7.6 Model Evaluation
wage_testing_data$pred_prob<- predict(wage_model, newdata = wage_testing_data, type = "response")
wage_testing_data$pred_class<- ifelse(wage_testing_data$pred_prob > 0.5, "High", "Low") %>% as.factor()
View(wage_testing_data)
library(car)
library(caret)
confusionMatrix(wage_testing_data$pred_class, wage_testing_data$WageCategory)## Confusion Matrix and Statistics
##
## Reference
## Prediction Low High
## Low 1136 471
## High 381 1012
##
## Accuracy : 0.716
## 95% CI : (0.6995, 0.7321)
## No Information Rate : 0.5057
## P-Value [Acc > NIR] : < 2.2e-16
##
## Kappa : 0.4315
##
## Mcnemar's Test P-Value : 0.002295
##
## Sensitivity : 0.7488
## Specificity : 0.6824
## Pos Pred Value : 0.7069
## Neg Pred Value : 0.7265
## Prevalence : 0.5057
## Detection Rate : 0.3787
## Detection Prevalence : 0.5357
## Balanced Accuracy : 0.7156
##
## 'Positive' Class : Low
##
library(pROC)
roc_wage<- roc(wage_testing_data$WageCategory, wage_testing_data$pred_prob, levels= c("High", "Low"))
roc_wage##
## Call:
## roc.default(response = wage_testing_data$WageCategory, predictor = wage_testing_data$pred_prob, levels = c("High", "Low"))
##
## Data: wage_testing_data$pred_prob in 1483 controls (wage_testing_data$WageCategory High) > 1517 cases (wage_testing_data$WageCategory Low).

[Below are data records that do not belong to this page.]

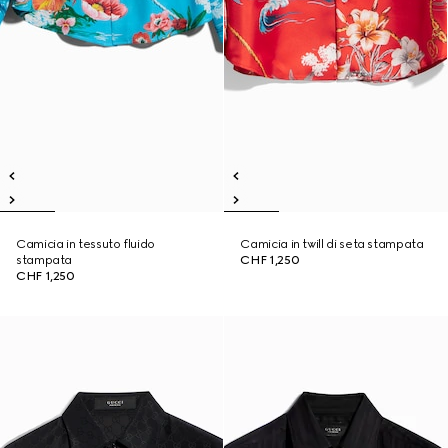
Camicia in tessuto fluido
Camicia in twill di seta stampata
stampata
CHF 1,250
CHF 1,250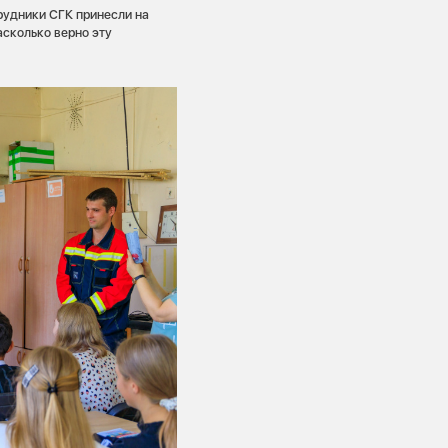
рудники СГК принесли на
асколько верно эту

## Area under the curve: 0.7838
## Area under the curve: 0.7838

After computing the predicted probabilities and classes and confusion matrix, we can see that the accuracy is 68.67%, the sensitivity is 67.53%, the specificity is 69.86%, and the balanced accuracy is 68.70%. The AUC value is 0.7795, which is good. Our model is also statistically significant.
7.7 Final Interpretation
A logistic regression was conducted to examine whether variables such as age, jobclass, education, or marital status predicted wage level (High or Low). The model was statistically significant, with an accuracy of 68.67%. Our findings convey that education relates to wage the most, and is also a significant predictor in the logistic regression. Married marital status is also significant predictor in the logistic regression. This model best predicts the low wage group. If I repeated this analysis, I would remove the jobclass variable.